I take advantage of boxes to help make the plots better to follow. Towards the top of an item of paper, centered, I create a box that marked "Offense ".Inside, I create an extremely short information of the offense; frequently a maximum of the victim's title, wherever and how they died and who killed them. Then I create a box for every major event in the history below it. Sort of a timeline for my tale. When the body was found, and by whom? When the first actual idea discovered, the 2nd, Freemasonry the 3rd, and so on? This is the timeline of my story. I try to help keep the key plan point the only information at the center boxes. You'll see why in a moment.
Today, for every single subplot, I take advantage of still another type of boxes along both parties the key plan boxes. If I've one subplot, then I've one type of boxes. Two different subplots, two lines of boxes, and therefore on. I wrap the red herrings, suspects, and clues for anyone subplots to the key plots. When does the first believe show up, and is he or she the real one? What are the red herrings and when are they introduced? For every single different product, I stick it in a package near the timeline box so it coincides with and connect them with a line.
This method not just helps me hold track of all of the different facets of my mystery story , it will help me ensure my subplot's timeline flow along side my principal plot's timeline. I do not want an idea being introduced that has already been mentioned earlier. Furthermore, I do not want to introduce an idea that's never talked about again.
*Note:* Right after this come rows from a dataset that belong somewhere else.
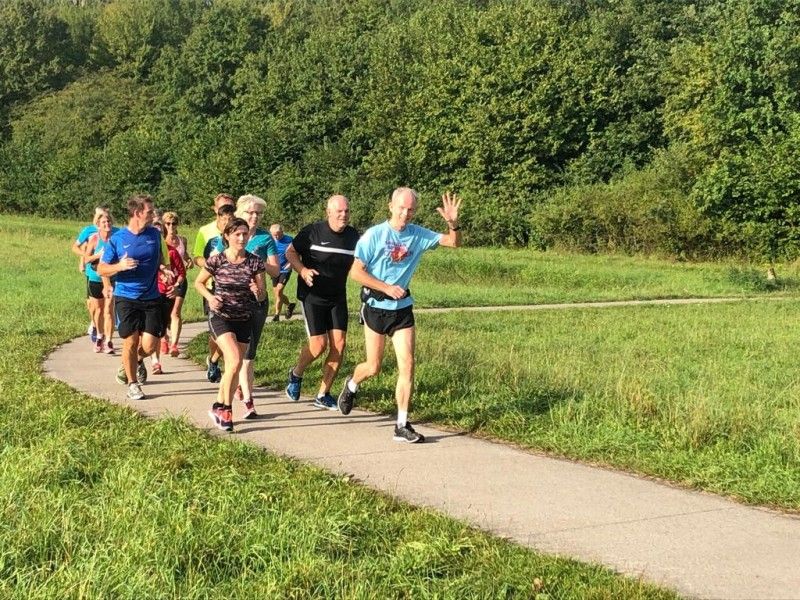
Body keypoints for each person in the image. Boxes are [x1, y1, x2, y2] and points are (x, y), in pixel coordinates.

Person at [337, 188, 462, 443]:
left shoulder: (417, 235)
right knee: (373, 367)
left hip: (402, 310)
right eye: (401, 208)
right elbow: (356, 273)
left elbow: (453, 242)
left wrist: (453, 224)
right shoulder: (374, 235)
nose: (405, 214)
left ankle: (402, 425)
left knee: (408, 364)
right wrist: (385, 287)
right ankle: (352, 384)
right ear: (391, 206)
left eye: (411, 209)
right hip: (375, 306)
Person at [285, 195, 360, 410]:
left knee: (339, 345)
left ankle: (323, 394)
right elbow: (290, 252)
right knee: (318, 346)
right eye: (339, 211)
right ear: (328, 212)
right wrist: (303, 270)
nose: (344, 215)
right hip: (312, 296)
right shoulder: (313, 232)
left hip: (337, 297)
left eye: (347, 211)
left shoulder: (353, 236)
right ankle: (296, 374)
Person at [194, 217, 267, 432]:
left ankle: (218, 405)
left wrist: (257, 291)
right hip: (221, 316)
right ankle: (226, 410)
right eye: (237, 234)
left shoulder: (255, 262)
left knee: (233, 368)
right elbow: (198, 283)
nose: (242, 238)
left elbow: (262, 295)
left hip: (244, 318)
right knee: (234, 360)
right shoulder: (217, 260)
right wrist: (210, 297)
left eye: (245, 234)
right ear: (227, 236)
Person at [98, 194, 172, 401]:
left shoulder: (154, 234)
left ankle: (135, 360)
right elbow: (102, 268)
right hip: (126, 297)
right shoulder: (118, 238)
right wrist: (120, 266)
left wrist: (163, 269)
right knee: (130, 342)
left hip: (151, 297)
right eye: (150, 211)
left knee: (150, 346)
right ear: (138, 213)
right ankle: (132, 384)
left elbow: (159, 258)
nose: (154, 214)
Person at [214, 195, 279, 418]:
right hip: (228, 303)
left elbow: (276, 271)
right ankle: (234, 399)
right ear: (239, 213)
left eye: (258, 213)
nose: (255, 217)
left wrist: (256, 265)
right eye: (250, 212)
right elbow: (214, 265)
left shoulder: (265, 238)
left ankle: (245, 397)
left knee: (248, 354)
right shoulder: (226, 237)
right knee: (233, 358)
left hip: (256, 302)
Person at [193, 193, 236, 383]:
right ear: (215, 210)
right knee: (216, 331)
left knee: (233, 331)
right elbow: (197, 257)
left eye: (230, 209)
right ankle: (214, 360)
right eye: (222, 209)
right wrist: (213, 265)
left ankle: (229, 370)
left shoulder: (240, 229)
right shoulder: (205, 231)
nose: (227, 213)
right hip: (213, 288)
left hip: (236, 288)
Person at [150, 213, 186, 375]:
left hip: (167, 294)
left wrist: (176, 285)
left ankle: (169, 344)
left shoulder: (172, 252)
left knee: (161, 327)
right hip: (149, 294)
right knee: (153, 328)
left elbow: (182, 273)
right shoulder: (145, 253)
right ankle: (155, 362)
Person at [72, 206, 113, 341]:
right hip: (92, 272)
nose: (105, 221)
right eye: (99, 216)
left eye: (106, 217)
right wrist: (84, 259)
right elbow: (76, 247)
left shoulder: (114, 232)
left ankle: (105, 336)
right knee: (93, 305)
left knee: (107, 306)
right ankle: (95, 324)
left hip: (109, 274)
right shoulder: (89, 231)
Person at [83, 212, 116, 354]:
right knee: (99, 310)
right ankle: (99, 336)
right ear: (98, 225)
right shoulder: (95, 239)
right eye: (104, 222)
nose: (107, 224)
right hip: (95, 278)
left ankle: (109, 341)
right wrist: (98, 255)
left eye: (108, 221)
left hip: (112, 278)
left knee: (109, 310)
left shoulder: (115, 239)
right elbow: (86, 259)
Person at [161, 211, 191, 357]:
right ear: (164, 225)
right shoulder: (161, 241)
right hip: (164, 281)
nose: (171, 226)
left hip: (180, 280)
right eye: (168, 223)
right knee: (163, 314)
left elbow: (185, 256)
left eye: (174, 223)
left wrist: (189, 261)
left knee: (175, 312)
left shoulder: (182, 240)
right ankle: (164, 338)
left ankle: (174, 344)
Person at [269, 223, 296, 322]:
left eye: (278, 234)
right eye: (274, 235)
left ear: (282, 232)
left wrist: (291, 263)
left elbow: (296, 253)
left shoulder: (289, 240)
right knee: (277, 293)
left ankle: (276, 315)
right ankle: (290, 305)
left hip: (285, 269)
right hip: (274, 268)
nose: (276, 237)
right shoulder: (269, 240)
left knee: (279, 290)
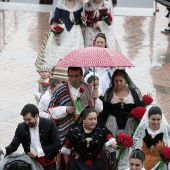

When completed, it will look a lot like a corporate organization chart. Each subplot perfectly laid out beside the key plot. It might noise complicated, but it offers me a clearer photograph of my subplots, and how each product relates to the key plot. Doing something like this should also support me determine if I've way too many subplots planning on. The page should really be active without being impossible to follow.
That brings me to another point in this article. Can a puzzle become too involved and complicated? How do we, as authors, make sure to have enough "secret" without creating an excessive amount of?
When I create a mystery story , I try to generate enough subplots to help keep the reader involved, without frustrating the reader. Privately, if I've trouble recalling what every one is, and what it's relationship to the key plan is, then how might I assume my reader to record them too? Furthermore, if the history only has the key plan, or perhaps one subplot, it is not likely to possess enough strain and suspense to help keep my reader reading to the end.
Therefore, for me personally, if my mystery story has two to four subplots I am happy. I can record the activities, recall the clues, and keep the suspects straight.